At the start I said this is not a coffee table book. However, it has plenty of beautiful images of highly desirable birds to want you to go out to the wilderness areas of Asia. It is also laid out professionally with a design that makes navigation intuitive. It makes good use of space to pack in a lot of content without it feeling busy or too crammed. It's a very different product to some of the self-published site guides (not to take away from them as these are helpful too). What is perhaps not obvious to the untrained eye is that a book like this brings together a few hundred man-years of field time. Hopefully the publisher will extend this approach to other geographical regions. The obvious audience for the book is birders and wildlife photographers. But it will I am sure, also be a helpful resource for travel industry personnel in mainstream as well as nature specialist companies both in-country and overseas. The appetite for travel to the wilderness is growing and many mainstream tour operators may want to fit in an element of wildlife tourism into a standard cultural or round-trip tour. This book will provide ideas of what is possible and build a connection between mainstream travel and the more specialist birding and wildlife tours. As I mentioned before this can only be a good thing for the specialists who will benefit from an enhanced infrastructure.
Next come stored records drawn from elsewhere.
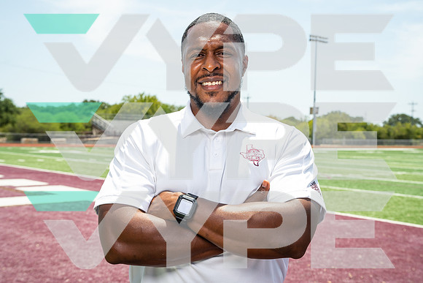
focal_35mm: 48
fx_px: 564
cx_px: 212
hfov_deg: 41.1
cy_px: 142
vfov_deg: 28.1
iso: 100
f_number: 8
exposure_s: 1/125
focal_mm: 48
We see this even in the G7 countries such as the in the UK. The London Wetland Centre is a superb example of a prime nature reserve which is possible only because a huge volume of ordinary visitors generate the cash flow to maintain a nature reserve which is a jewel for birders and photographers.

 
So in conclusion, not a coffee table book, but a well-designed, fairly compact, fact packed guide to whet your appetite and give you the confidence to explore Asia's biodiversity whether you are a visitor or local to the region.